If you’re into bitter aperitivos, this beverage is delicious on its own. It’s not as bitter as the St. Agrestis amaro, making it more digestible. The Inferno Bitter Aperitivo smells like spicy cinnamon, and is wonderfully warming in the throat. We find this ideal to use for a Negroni or any other bitter cocktail. St. Agrestis also sells a Negroni that comes in an adorable and transportable 100-milliliter bottle. If you want to impress your guests with a post-dinner drink, the Inferno bottle is for you.
Zuzu is a perfect example of a brand identity that is leaning into design trends in the best way (or at least our designers would say so). The Passion Fruit bottle’s monochromatic orange color scheme seems like a logical choice for the flavor. The label is warm like the sunny golden color of the liquid behind it, but doesn’t clash with it. The combination of duo-tone color treatment, sans serif justified text, and sporadic doodle markings are elements with which designers are increasingly familiar.
The agave-based drink itself tastes like a warm sunny day. The passion fruit, calamansi lime juice, and sea salt mix together to create a wonderfully balanced light and sweet drink with a doughy aftertaste. We thought the almost cookie-like aftertaste was fascinating and rare to find in a drink with such tropical flavor profiles.

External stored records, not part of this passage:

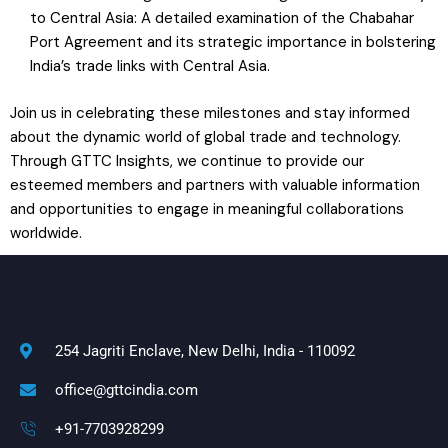
to Central Asia: A detailed examination of the Chabahar
Port Agreement and its strategic importance in bolstering
India’s trade links with Central Asia.
Join us in celebrating these milestones and stay informed
about the dynamic world of global trade and technology.
Through GTTC Insights, we continue to provide our
esteemed members and partners with valuable information
and opportunities to engage in meaningful collaborations
worldwide.
254 Jagriti Enclave, New Delhi, India - 110092
office@gttcindia.com
+91-7703928299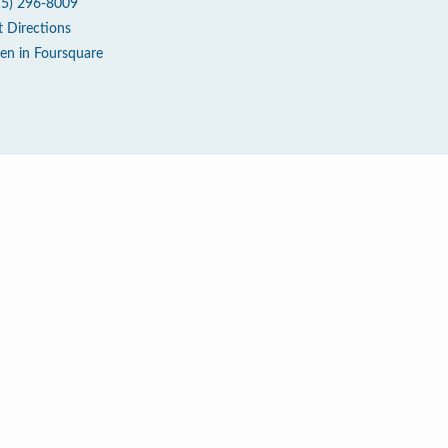
15) 296-8009
t Directions
en in Foursquare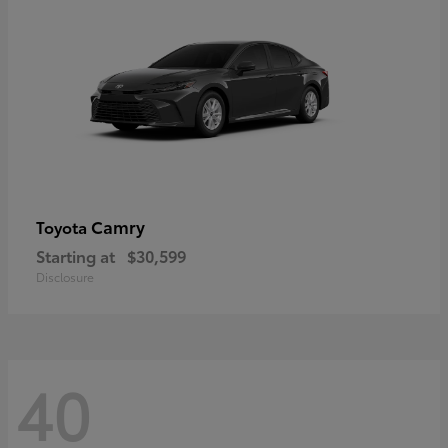
Camry
Toyota
Starting at
$30,599
Disclosure
40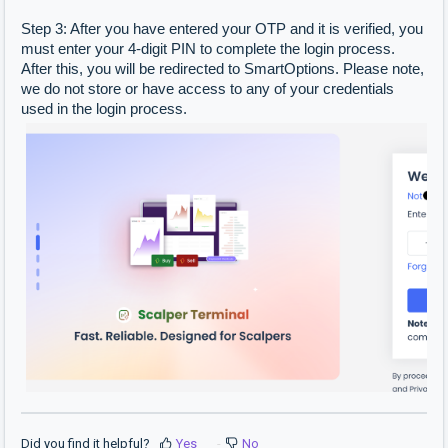
Step 3: After you have entered your OTP and it is verified, you
must enter your 4-digit PIN to complete the login process.
After this, you will be redirected to SmartOptions. Please note,
we do not store or have access to any of your credentials
used in the login process.
Did you find it helpful?
Yes
No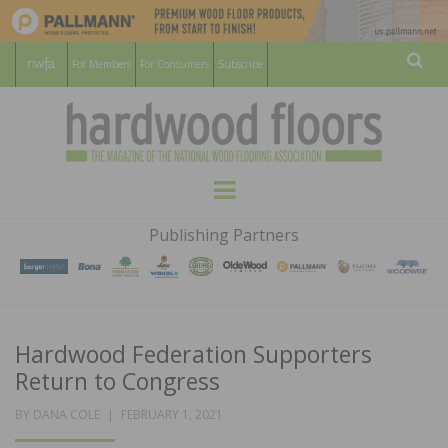
For Members
For Consumers
Subscribe
Sear
HARDWOOD
THE MAGAZINE OF THE NATIONAL
Menu
WOOD FLOORING ASSOCATION
FLOORS
Publishing Partners
MAGAZINE
Hardwood Federation Supporters
Return to Congress
POSTED
BY
DANA COLE
FEBRUARY 1, 2021
ON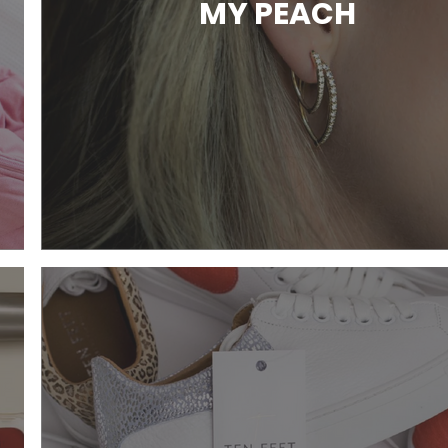
MY PEACH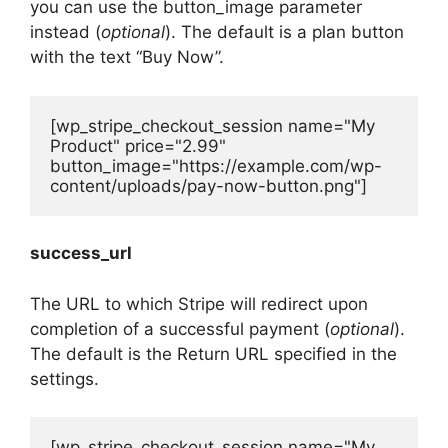
you can use the button_image parameter
instead (
optional
). The default is a plan button
with the text “Buy Now”.
[wp_stripe_checkout_session name="My 
Product" price="2.99" 
button_image="https://example.com/wp-
content/uploads/pay-now-button.png"]
success_url
The URL to which Stripe will redirect upon
completion of a successful payment (
optional
).
The default is the Return URL specified in the
settings.
[wp_stripe_checkout_session name="My 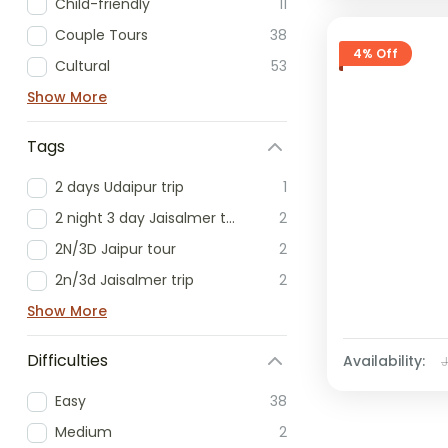
Child-friendly
11
Couple Tours
38
4% Off
Cultural
53
Show More
Tags
2 days Udaipur trip
1
2 night 3 day Jaisalmer tour
2
2N/3D Jaipur tour
2
2n/3d Jaisalmer trip
2
Show More
Difficulties
Availability:
Easy
38
Medium
2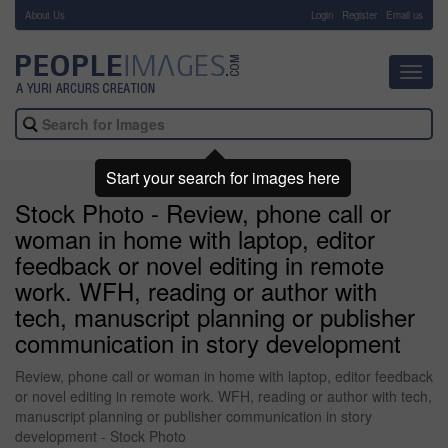
About Us
-
Login
Register
Email us
Toggl
navig
Start your search for images here
Stock Photo - Review, phone call or
woman in home with laptop, editor
feedback or novel editing in remote
work. WFH, reading or author with
tech, manuscript planning or publisher
communication in story development
Review, phone call or woman in home with laptop, editor feedback
or novel editing in remote work. WFH, reading or author with tech,
manuscript planning or publisher communication in story
development - Stock Photo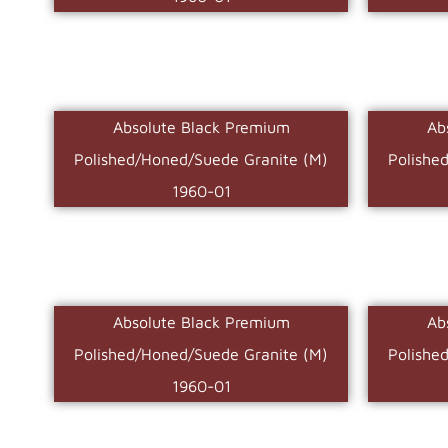
Absolute Black Premium
Ab
Polished/Honed/Suede Granite (M)
Polishe
1960-01
Absolute Black Premium
Ab
Polished/Honed/Suede Granite (M)
Polishe
1960-01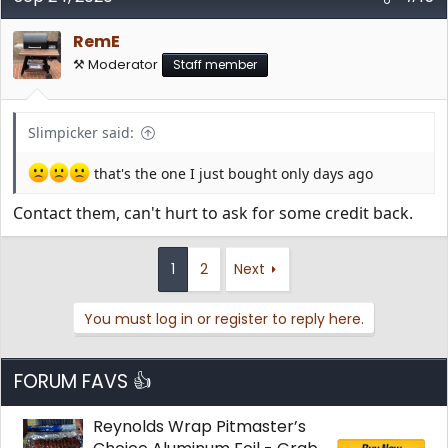
RemE
⚒️ Moderator
Staff member
Slimpicker said:
that's the one I just bought only days ago
Contact them, can't hurt to ask for some credit back.
1
2
Next
You must log in or register to reply here.
FORUM FAVS 👍
Reynolds Wrap Pitmaster’s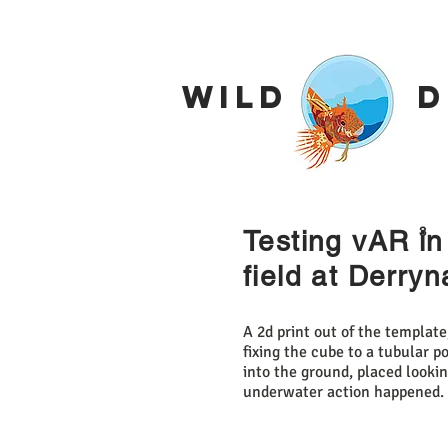
Wild De
3
Testing vAR in
field at Derry
A 2d print out of the templat
fixing the cube to a tubular 
into the ground, placed looki
underwater action happened.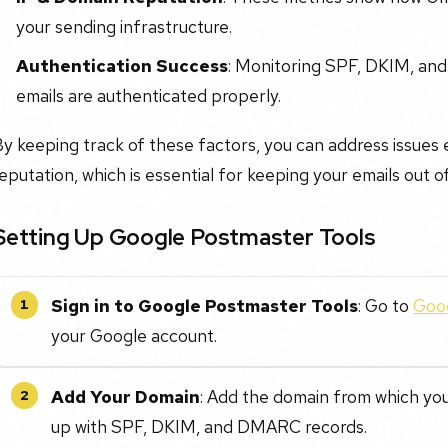
your sending infrastructure.
Authentication Success
: Monitoring SPF, DKIM, an
emails are authenticated properly.
y keeping track of these factors, you can address issues 
eputation, which is essential for keeping your emails out o
Setting Up Google Postmaster Tools
Sign in to Google Postmaster Tools
: Go to
Goog
1
your Google account.
Add Your Domain
: Add the domain from which you 
2
up with SPF, DKIM, and DMARC records.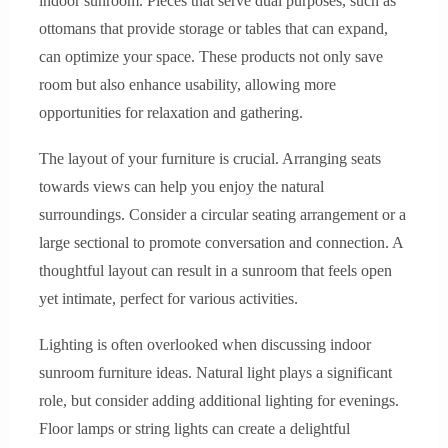
indoor sunroom. Pieces that serve dual purposes, such as
ottomans that provide storage or tables that can expand,
can optimize your space. These products not only save
room but also enhance usability, allowing more
opportunities for relaxation and gathering.
The layout of your furniture is crucial. Arranging seats
towards views can help you enjoy the natural
surroundings. Consider a circular seating arrangement or a
large sectional to promote conversation and connection. A
thoughtful layout can result in a sunroom that feels open
yet intimate, perfect for various activities.
Lighting is often overlooked when discussing indoor
sunroom furniture ideas. Natural light plays a significant
role, but consider adding additional lighting for evenings.
Floor lamps or string lights can create a delightful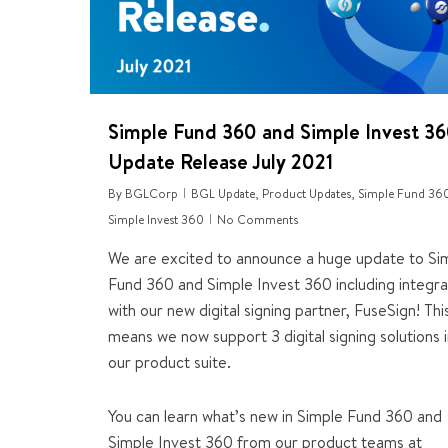
Simple Fund 360 and Simple Invest 3
Update Release July 2021
By
BGLCorp
BGL Update
,
Product Updates
,
Simple Fund 36
Simple Invest 360
No Comments
We are excited to announce a huge update to Si
Fund 360 and Simple Invest 360 including integra
with our new digital signing partner, FuseSign! Thi
means we now support 3 digital signing solutions 
our product suite.
You can learn what’s new in Simple Fund 360 and
Simple Invest 360 from our product teams at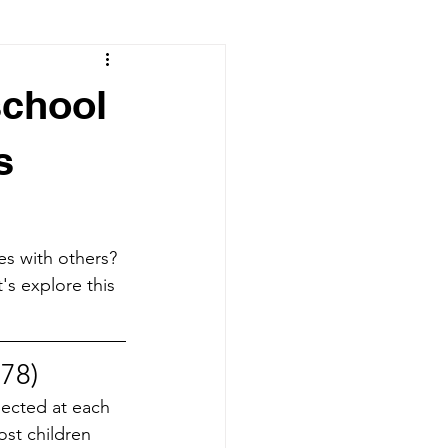
school
s
es with others? 
's explore this 
978)
pected at each 
ost children 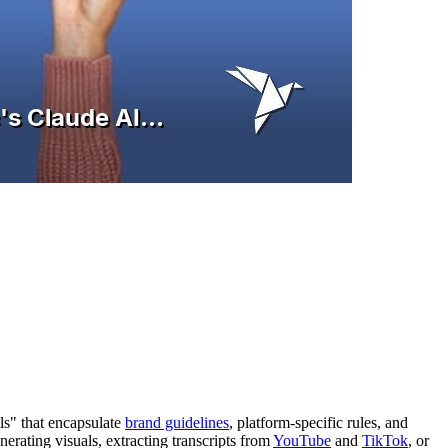
ls" that encapsulate
brand guidelines
, platform-specific rules, and
rating visuals, extracting transcripts from
YouTube
and
TikTok
, or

This drink is perfect for that friend who doesn’t really like the taste of alcohol, or for beer lovers looking to branch out into the low-alc, low-cal category.
While this design appealed to our art team, it is important to note that it’s not necessarily accessible for the average drinker. The inconsistent kerning of the justified text blocks can be difficult to navigate. Then again, maybe that’s the fun of it.